Na tranqüilidade de seu lar, na Tijuca, longe da praia, o circunspecto Praxedes distrai-se em regravar velhos discos de vinil e não menos antigas fitas cassetes no formato CD, igualmente ultrapassado. De vez em quando interrompe as gravações para atender ao chamado da esposa. O amor se reparte entre passatempos e afazeres domésticos, não há remédio.

Nunca é tarde para procurar o ser feliz. Sorrisos passeiam pelas calçadas, atravessam ruas, devem traduzir um mínimo de felicidade. Olhares sérios podem disfarçar a felicidade íntima, porém. Por que não? A vida assemelhase por vezes a um jogo de pôquer, em que se torna necessário ocultar o sentimento, blefar. Quem garante, por outro lado, que o sorriso estampado no rosto não seja sinal de felicidade, mas sim da infelicidade causada a terceiro? As aparências não somente enganam. Conquistam apreço, adeptos, votos e apoio de quem as prefere à realidade.

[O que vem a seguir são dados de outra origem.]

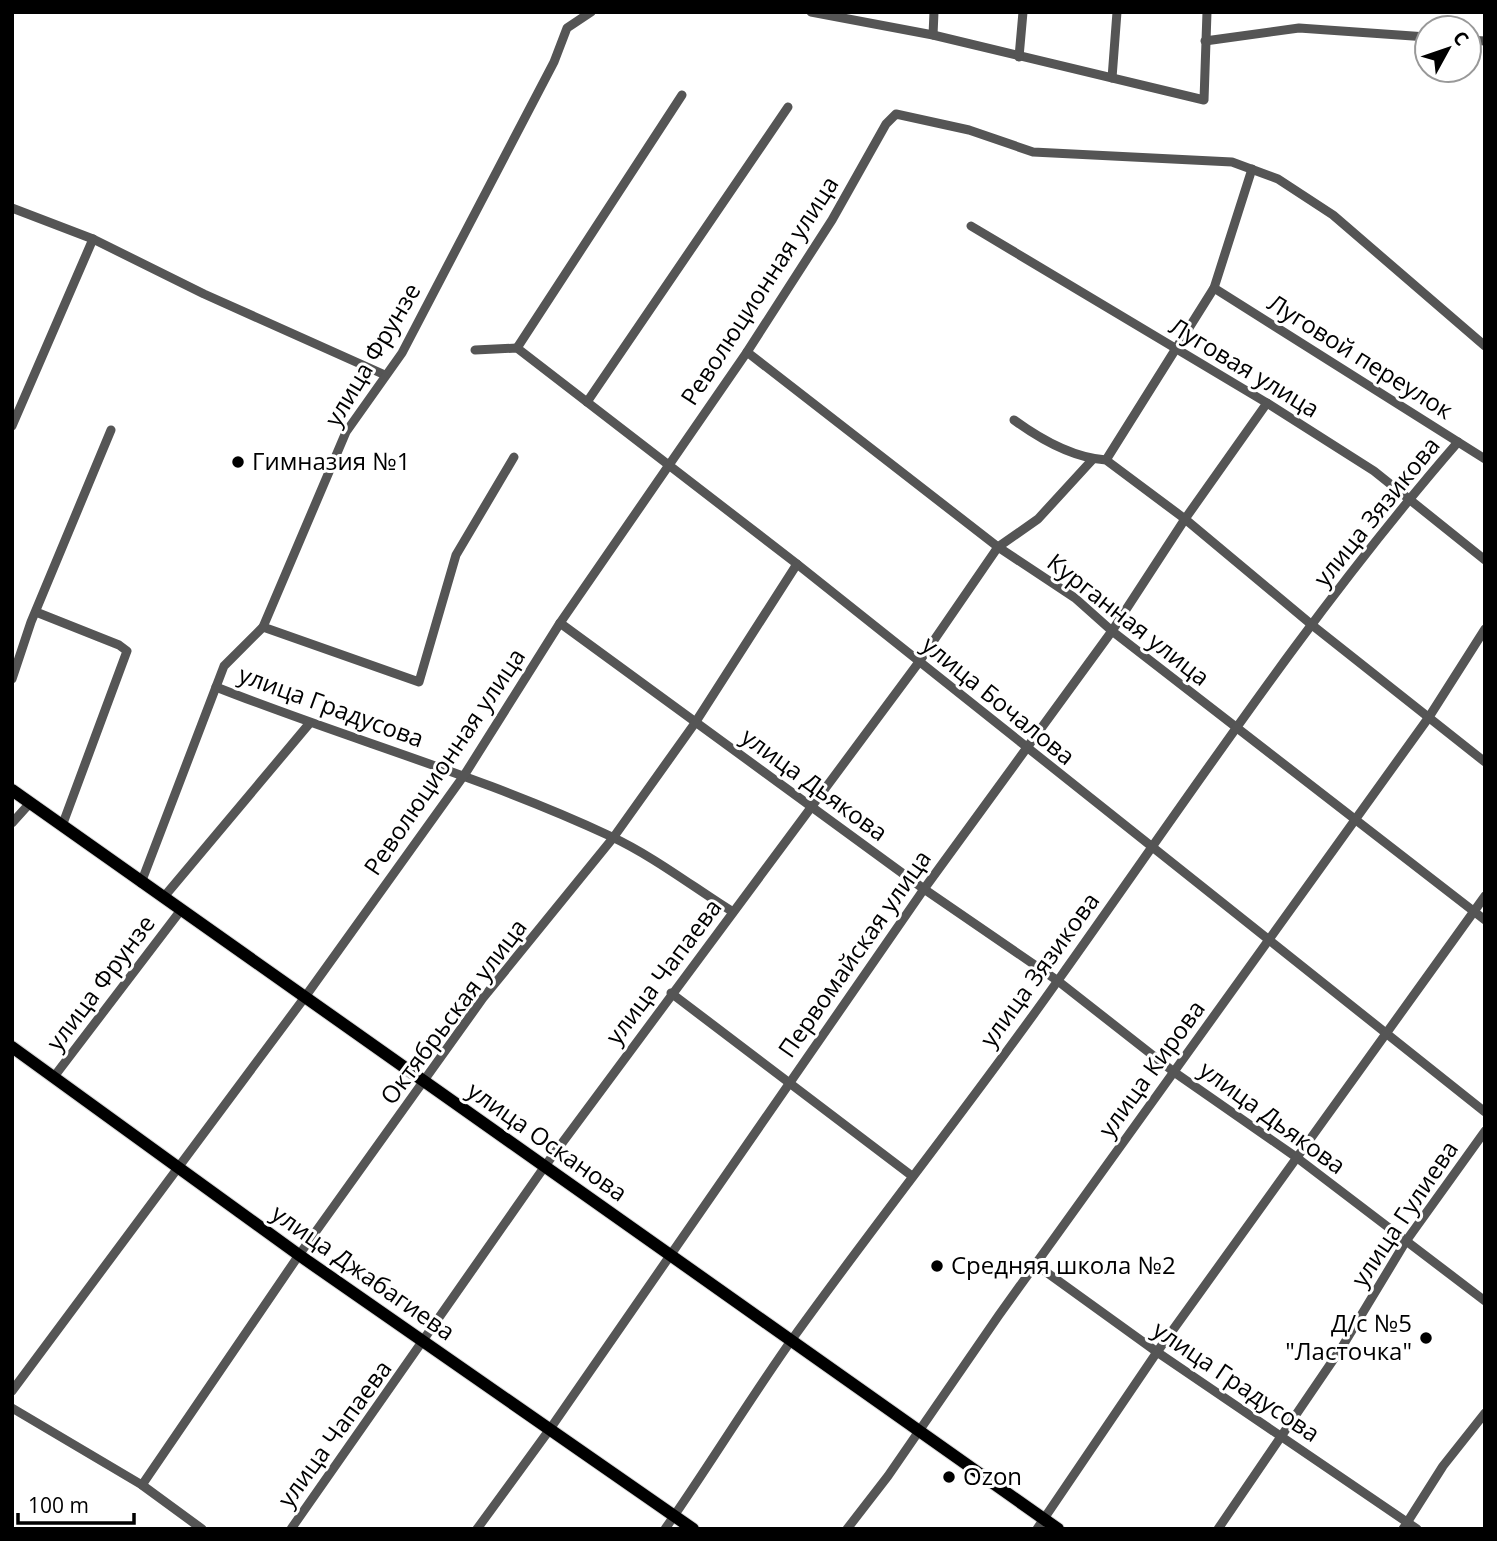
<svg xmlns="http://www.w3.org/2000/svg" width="1497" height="1541" font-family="'Open Sans',sans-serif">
<rect width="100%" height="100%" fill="#fff"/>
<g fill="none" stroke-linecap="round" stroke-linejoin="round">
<g stroke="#dbdbdb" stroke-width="14">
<g id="major">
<polyline points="12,790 1058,1529"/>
<polyline points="12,1047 299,1255 693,1529"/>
</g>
</g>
<g stroke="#555" stroke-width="9">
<polyline points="811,12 933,35 1204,100 1207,12"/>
<polyline points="933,35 934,12"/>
<polyline points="1469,40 1485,41"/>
<polyline points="1205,41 1299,28 1427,37"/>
<polyline points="1019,57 1023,12"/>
<polyline points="1112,78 1117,12"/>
<polyline points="12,208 93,239 204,294 385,375"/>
<polyline points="971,226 1267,403 1374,471 1485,560"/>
<polyline points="1214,288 1485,459"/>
<polyline points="517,348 682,95"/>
<polyline points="475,350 517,348 797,564 1485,1112"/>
<polyline points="747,352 998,547 1075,598 1112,631 1485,920"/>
<polyline points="587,402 788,107"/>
<path d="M1014 420C1040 439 1073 458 1106 460L1185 519 1312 625 1485 762"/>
<polyline points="12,426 93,239"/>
<polyline points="1106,460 1214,288 1252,169"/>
<polyline points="36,612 119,645 127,651 62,826"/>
<polyline points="560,623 924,889 1058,981 1174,1072 1296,1157 1485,1301"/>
<polyline points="263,627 419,682 456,555 514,457"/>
<polyline points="12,679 31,622 111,430"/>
<path d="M216 687C347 739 482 776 610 836 653 856 693 887 733 912"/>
<polyline points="12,823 30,803"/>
<polyline points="141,883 224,666 263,627 346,432 402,353 554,62 567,28 591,12"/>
<polyline points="163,898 309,724"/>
<polyline points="671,993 912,1176"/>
<polyline points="53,1078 181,910"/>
<polyline points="1035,1264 1157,1352 1417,1529"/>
<polyline points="12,1391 305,997 465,774 560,623 747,352 832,220 886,124 896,114 969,130 1033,152 1232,162 1278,179 1333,215 1485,346"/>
<polyline points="12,1408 142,1485 202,1529"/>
<polyline points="142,1485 299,1255 483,998 613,838 695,723 797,564"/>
<polyline points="291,1529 545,1166 919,662 998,547 1038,519 1093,459"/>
<polyline points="477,1529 550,1429 924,889 1112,631 1185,519 1267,403"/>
<path d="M665 1529C709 1466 749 1400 793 1338 880 1217 973 1101 1059 979 1188 798 1312 610 1458 442"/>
<polyline points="847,1529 888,1476 999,1315 1429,717 1485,629"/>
<polyline points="1037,1529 1157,1352 1485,896"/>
<polyline points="1218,1529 1342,1347 1406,1241 1485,1131"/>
<polyline points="1403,1529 1443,1466 1485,1413"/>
</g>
<use href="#major" stroke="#000" stroke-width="12"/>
</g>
<g fill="#000" stroke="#fff" stroke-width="2.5">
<circle cx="238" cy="462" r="7"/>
<circle cx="937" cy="1266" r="7"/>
<circle cx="1426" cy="1338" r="7"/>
<circle cx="949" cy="1477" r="7"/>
</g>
<g text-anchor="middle" stroke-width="6" stroke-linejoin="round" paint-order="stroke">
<g font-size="24" fill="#000" stroke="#fff">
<text transform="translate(760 291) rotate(-57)" y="8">Революционная улица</text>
<text transform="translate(373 355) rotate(-59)" y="8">улица Фрунзе</text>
<text transform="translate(1360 357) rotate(32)" y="8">Луговой переулок</text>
<text transform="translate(1244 368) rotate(31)" y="8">Луговая улица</text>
<text transform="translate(1377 512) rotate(-51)" y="8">улица Зязикова</text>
<text transform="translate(1128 620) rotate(38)" y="8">Курганная улица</text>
<text transform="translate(998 701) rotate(39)" y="8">улица Бочалова</text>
<text transform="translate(331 707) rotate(20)" y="8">улица Градусова</text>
<text transform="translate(445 762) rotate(-56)" y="8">Революционная улица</text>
<text transform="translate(814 785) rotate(36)" y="8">улица Дьякова</text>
<text transform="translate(855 954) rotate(-55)" y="8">Первомайская улица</text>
<text transform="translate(1040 970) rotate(-54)" y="8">улица Зязикова</text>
<text transform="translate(664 972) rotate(-53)" y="8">улица Чапаева</text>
<text transform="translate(101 983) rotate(-53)" y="8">улица Фрунзе</text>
<text transform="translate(454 1012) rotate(-53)" y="8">Октябрьская улица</text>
<text transform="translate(1152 1069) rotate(-54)" y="8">улица Кирова</text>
<text transform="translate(1272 1118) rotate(36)" y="8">улица Дьякова</text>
<text transform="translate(547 1142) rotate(35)" y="8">улица Осканова</text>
<text transform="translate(1405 1214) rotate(-56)" y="8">улица Гулиева</text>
<text transform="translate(363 1273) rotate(35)" y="8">улица Джабагиева</text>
<text transform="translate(1236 1382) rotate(34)" y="8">улица Градусова</text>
<text transform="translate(335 1434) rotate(-54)" y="8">улица Чапаева</text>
</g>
<g font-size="24" fill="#000" stroke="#fff" text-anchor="start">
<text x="252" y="470">Гимназия №1</text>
<text x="951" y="1274">Средняя школа №2</text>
<text x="1412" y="1332" text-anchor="end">Д/с №5<tspan x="1412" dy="28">"Ласточка"</tspan></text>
<text x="963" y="1485">Ozon</text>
</g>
</g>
<rect width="1497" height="1541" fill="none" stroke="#000000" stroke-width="28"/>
<g transform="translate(1448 49) rotate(50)"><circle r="33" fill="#ffffff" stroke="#999999" stroke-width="2"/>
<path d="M0-5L12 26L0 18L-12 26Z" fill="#000000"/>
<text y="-10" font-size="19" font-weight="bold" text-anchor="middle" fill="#000000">С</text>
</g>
<path d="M18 1513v10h116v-10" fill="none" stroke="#000000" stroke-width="3.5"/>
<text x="28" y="1513" font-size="21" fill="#000000" stroke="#ffffff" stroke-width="5" paint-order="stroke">100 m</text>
</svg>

O inconformado ateia fogo às vestes. Ato radical que aumenta o sufoco dessa tarde aquecida pelo sol. Duas ou três manifestações de tristeza, outras tantas de júbilo, em meio à predominante indiferença geral.

Alguém falou de futebol? De política? De religião? Temas sensíveis, capazes de gerar cisões. Indecisões! Cabeças atordoadas preferem o mar sereno, inspirador de boas causas, romances, poesias.

Nada de mar de tormentas ou de tormentos! Mar de lama, então, nem pensar! A atenção quer concentrar-se em determinado filme, naquele cinema, na última sessão da tarde. Se possível, em companhia agradável.

Na praia, mulher e cachorro seguem sua caminhada, agora rumo ao infinito, carregados pelos raios de luar quando a noite cai.

O cotidiano é um delírio!

Nota: Tiago, Mourão e Praxedes são personagens de outros textos do autor.